Ce premier duo amoureux est un autre sommet vénitien, de l’opéra baroque. Et son enchaînement avec l’air d’Argesta (délectable Visse) est des plus géniaux : l’air est d’essence païenne, il recueille et tempère les relans encore vivaces de la nuit amoureuse et torride qui vient de se réaliser.
Artisan d’un continuum finement caractérisé lui aussi selon le climat et les enjeux dramatiques des épisodes, Leonardo G. Alarcon sait colorer et ciseler à force d’un dosage très minutieux appliqué sur l’instrumentarium (où rayonnent les cordes pincées ou frottées). La sanguinité, la félinité que d’aucun jugera latine et aussi viscéralement argentine, prolongent évidemment tout le travail de son prédécesseur et mentor, Gabriel Garrido.

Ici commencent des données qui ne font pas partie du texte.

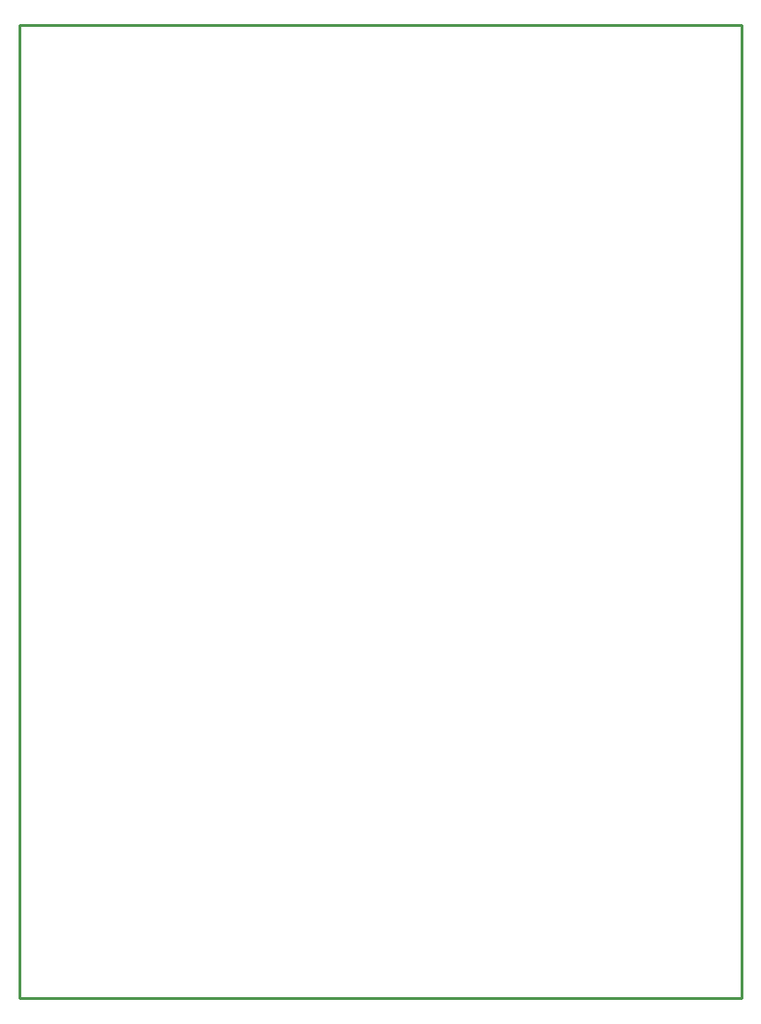
<source format=gko>
G04 Layer: BoardOutline*
G04 EasyEDA v6.4.21, 2021-08-27T10:15:53+02:00*
G04 9e47797760d14a1ba145978a01478d27,3a21a940fc264e4589df007fb316c5b6,10*
G04 Gerber Generator version 0.2*
G04 Scale: 100 percent, Rotated: No, Reflected: No *
G04 Dimensions in millimeters *
G04 leading zeros omitted , absolute positions ,4 integer and 5 decimal *
%FSLAX45Y45*%
%MOMM*%

%ADD10C,0.2540*%
D10*
X3302000Y9144000D02*
G01*
X9906000Y9144000D01*
X9906000Y254000D01*
X3302000Y254000D01*
X3302000Y9144000D01*

%LPD*%
M02*

</source>
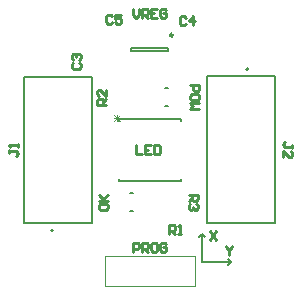
<source format=gto>
G04*
G04 #@! TF.GenerationSoftware,Altium Limited,Altium Designer,22.7.1 (60)*
G04*
G04 Layer_Color=65535*
%FSLAX24Y24*%
%MOIN*%
G70*
G04*
G04 #@! TF.SameCoordinates,277468EA-A594-40E7-B2BE-35E06897B6AD*
G04*
G04*
G04 #@! TF.FilePolarity,Positive*
G04*
G01*
G75*
%ADD10C,0.0079*%
%ADD11C,0.0098*%
%ADD12C,0.0050*%
%ADD13C,0.0060*%
%ADD14C,0.0047*%
%ADD15C,0.0100*%
%ADD16C,0.0030*%
D10*
X6789Y7311D02*
G03*
X6789Y7311I-39J0D01*
G01*
X13289Y12689D02*
G03*
X13289Y12689I-39J0D01*
G01*
X10610Y13291D02*
Y13409D01*
X9390Y13291D02*
Y13409D01*
X10610D01*
X9390Y13291D02*
X10610D01*
D11*
X10778Y13822D02*
G03*
X10778Y13822I-49J0D01*
G01*
D12*
X11750Y6250D02*
Y7200D01*
X11650Y7100D02*
X11750Y7200D01*
X11850Y7100D01*
X12600Y6150D02*
X12700Y6250D01*
X12600Y6350D02*
X12700Y6250D01*
X11750D02*
X12700D01*
X5825Y7551D02*
X8089D01*
X5825D02*
Y12433D01*
X8089D01*
Y7551D02*
Y12433D01*
X11911Y12449D02*
X14175D01*
Y7567D02*
Y12449D01*
X11911Y7567D02*
X14175D01*
X11911D02*
Y12449D01*
D13*
X10496Y12045D02*
X10604D01*
X10496Y11455D02*
X10604D01*
X9346Y7955D02*
X9454D01*
X9346Y8545D02*
X9454D01*
X11035Y10966D02*
Y11035D01*
X8965Y8965D02*
X11035D01*
Y9034D01*
X8965Y11035D02*
X11035D01*
X8965Y10966D02*
Y11035D01*
Y8965D02*
Y9034D01*
D14*
X8500Y6450D02*
X11500D01*
X8500Y5450D02*
Y6450D01*
Y5450D02*
X11500D01*
Y6450D01*
D15*
X12000Y7300D02*
X12200Y7000D01*
Y7300D02*
X12000Y7000D01*
X12550Y6800D02*
Y6750D01*
X12650Y6650D01*
X12750Y6750D01*
Y6800D01*
X12650Y6650D02*
Y6500D01*
X5300Y10000D02*
Y9900D01*
Y9950D01*
X5550D01*
X5600Y9900D01*
Y9850D01*
X5550Y9800D01*
X5600Y10100D02*
Y10200D01*
Y10150D01*
X5300D01*
X5350Y10100D01*
X8550Y11500D02*
X8250D01*
Y11650D01*
X8300Y11700D01*
X8400D01*
X8450Y11650D01*
Y11500D01*
Y11600D02*
X8550Y11700D01*
Y12000D02*
Y11800D01*
X8350Y12000D01*
X8300D01*
X8250Y11950D01*
Y11850D01*
X8300Y11800D01*
X11350Y12150D02*
X11650D01*
Y12000D01*
X11600Y11950D01*
X11500D01*
X11450Y12000D01*
Y12150D01*
X11650Y11700D02*
Y11800D01*
X11600Y11850D01*
X11400D01*
X11350Y11800D01*
Y11700D01*
X11400Y11650D01*
X11600D01*
X11650Y11700D01*
Y11550D02*
X11350D01*
X11450Y11450D01*
X11350Y11350D01*
X11650D01*
X11300Y8500D02*
X11600D01*
Y8350D01*
X11550Y8300D01*
X11450D01*
X11400Y8350D01*
Y8500D01*
Y8400D02*
X11300Y8300D01*
X11550Y8200D02*
X11600Y8150D01*
Y8050D01*
X11550Y8000D01*
X11500D01*
X11450Y8050D01*
Y8100D01*
Y8050D01*
X11400Y8000D01*
X11350D01*
X11300Y8050D01*
Y8150D01*
X11350Y8200D01*
X8300Y8150D02*
Y8050D01*
X8350Y8000D01*
X8550D01*
X8600Y8050D01*
Y8150D01*
X8550Y8200D01*
X8350D01*
X8300Y8150D01*
Y8300D02*
X8600D01*
X8500D01*
X8300Y8500D01*
X8450Y8350D01*
X8600Y8500D01*
X7450Y12900D02*
X7400Y12850D01*
Y12750D01*
X7450Y12700D01*
X7650D01*
X7700Y12750D01*
Y12850D01*
X7650Y12900D01*
X7450Y13000D02*
X7400Y13050D01*
Y13150D01*
X7450Y13200D01*
X7500D01*
X7550Y13150D01*
Y13100D01*
Y13150D01*
X7600Y13200D01*
X7650D01*
X7700Y13150D01*
Y13050D01*
X7650Y13000D01*
X10650Y7200D02*
Y7500D01*
X10800D01*
X10850Y7450D01*
Y7350D01*
X10800Y7300D01*
X10650D01*
X10750D02*
X10850Y7200D01*
X10950D02*
X11050D01*
X11000D01*
Y7500D01*
X10950Y7450D01*
X9450Y6600D02*
Y6900D01*
X9600D01*
X9650Y6850D01*
Y6750D01*
X9600Y6700D01*
X9450D01*
X9750Y6600D02*
Y6900D01*
X9900D01*
X9950Y6850D01*
Y6750D01*
X9900Y6700D01*
X9750D01*
X9850D02*
X9950Y6600D01*
X10200Y6900D02*
X10100D01*
X10050Y6850D01*
Y6650D01*
X10100Y6600D01*
X10200D01*
X10250Y6650D01*
Y6850D01*
X10200Y6900D01*
X10550Y6850D02*
X10500Y6900D01*
X10400D01*
X10350Y6850D01*
Y6650D01*
X10400Y6600D01*
X10500D01*
X10550Y6650D01*
Y6750D01*
X10450D01*
X9450Y14700D02*
Y14500D01*
X9550Y14400D01*
X9650Y14500D01*
Y14700D01*
X9750Y14400D02*
Y14700D01*
X9900D01*
X9950Y14650D01*
Y14550D01*
X9900Y14500D01*
X9750D01*
X9850D02*
X9950Y14400D01*
X10250Y14700D02*
X10050D01*
Y14400D01*
X10250D01*
X10050Y14550D02*
X10150D01*
X10550Y14650D02*
X10500Y14700D01*
X10400D01*
X10350Y14650D01*
Y14450D01*
X10400Y14400D01*
X10500D01*
X10550Y14450D01*
Y14550D01*
X10450D01*
X11200Y14400D02*
X11150Y14450D01*
X11050D01*
X11000Y14400D01*
Y14200D01*
X11050Y14150D01*
X11150D01*
X11200Y14200D01*
X11450Y14150D02*
Y14450D01*
X11300Y14300D01*
X11500D01*
X8750Y14450D02*
X8700Y14500D01*
X8600D01*
X8550Y14450D01*
Y14250D01*
X8600Y14200D01*
X8700D01*
X8750Y14250D01*
X9050Y14500D02*
X8850D01*
Y14350D01*
X8950Y14400D01*
X9000D01*
X9050Y14350D01*
Y14250D01*
X9000Y14200D01*
X8900D01*
X8850Y14250D01*
X9550Y10150D02*
Y9850D01*
X9750D01*
X10050Y10150D02*
X9850D01*
Y9850D01*
X10050D01*
X9850Y10000D02*
X9950D01*
X10150Y10150D02*
Y9850D01*
X10300D01*
X10350Y9900D01*
Y10100D01*
X10300Y10150D01*
X10150D01*
X14750Y10050D02*
Y10150D01*
Y10100D01*
X14500D01*
X14450Y10150D01*
Y10200D01*
X14500Y10250D01*
X14450Y9750D02*
Y9950D01*
X14650Y9750D01*
X14700D01*
X14750Y9800D01*
Y9900D01*
X14700Y9950D01*
D16*
X8800Y11150D02*
X9000Y10950D01*
X8800D02*
X9000Y11150D01*
X8800Y11050D02*
X9000D01*
X8900Y10950D02*
Y11150D01*
M02*

</source>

Ecoutez la plage 14 du cd1, cette manière de tarentelle sur une basse obstinée en rythme binaire : tout l’esprit du Carnaval écho de la période de création de l’ouvrage, assure cette mise en abîme savoureuse, élément d’un nouveau ressort dramatique (désespérons cependant du chant de Fabian Schofrin … décidément soliste habitué des restitutions de Clematis mais … sans voix, au timbre usé, voilé et sans mordant (aux côtés de Dominique Visse, quel contraste navrant).
L’intelligence du geste, la sensualité ciselée de la sonorité, la plasticité de la vocalità défendue majoritairement par un plateau irréprochable (à quelques exceptions près) fondent la réussite de cette résurrection réalisée par Clematis. Cet Ulisse de 1650 et 1654, mérite de figurer telle une somme désormais incontournable aux côtés des piliers lyriques du premier baroque, déjà connus et justement estimés : L’Incoronazione di Poppea et Il ritorno d’Ulisse in patria de Monteverdi, Ercole Amante de Cavalli, L’Argia de Cesti… L’apport de Leonardo Garcia Alarcon précise cet esthétique à la fois sensuelle et dramatique léguée par l’opéra vénitien au milieu du XVIIème : un genre lyrique dont Mazarin puis Louis XIV seront particulièrement gourmets dans l’élaboration de l’opéra français lullyste à venir au début des années 1670. Soit 20 ans plus tard. Magistrale réhabilitation. Et donc logiquement coup de coeur ( » clic « ) de classiquenews.com.
Gioseffo Zamponi : Ulisse all’isola di Circe, 1650. Première mondiale. Premier opéra joué à Bruxelles (1650). Furio Zanasi, Céline Scheen, Dominique Visse, Mariana Flores, Fernando Guimarães, Sergio Foresti, Fabian Schofrin , Zachary Wilder, Matteo Bellotto, … Clematis. Capella mediterranea, chœur de chambre de Namur. Léonardo Garcia Alarcon, direction. Livre 2 cd Ricercar. Enregistré à Liège, salle Philharmonque, en février 2012.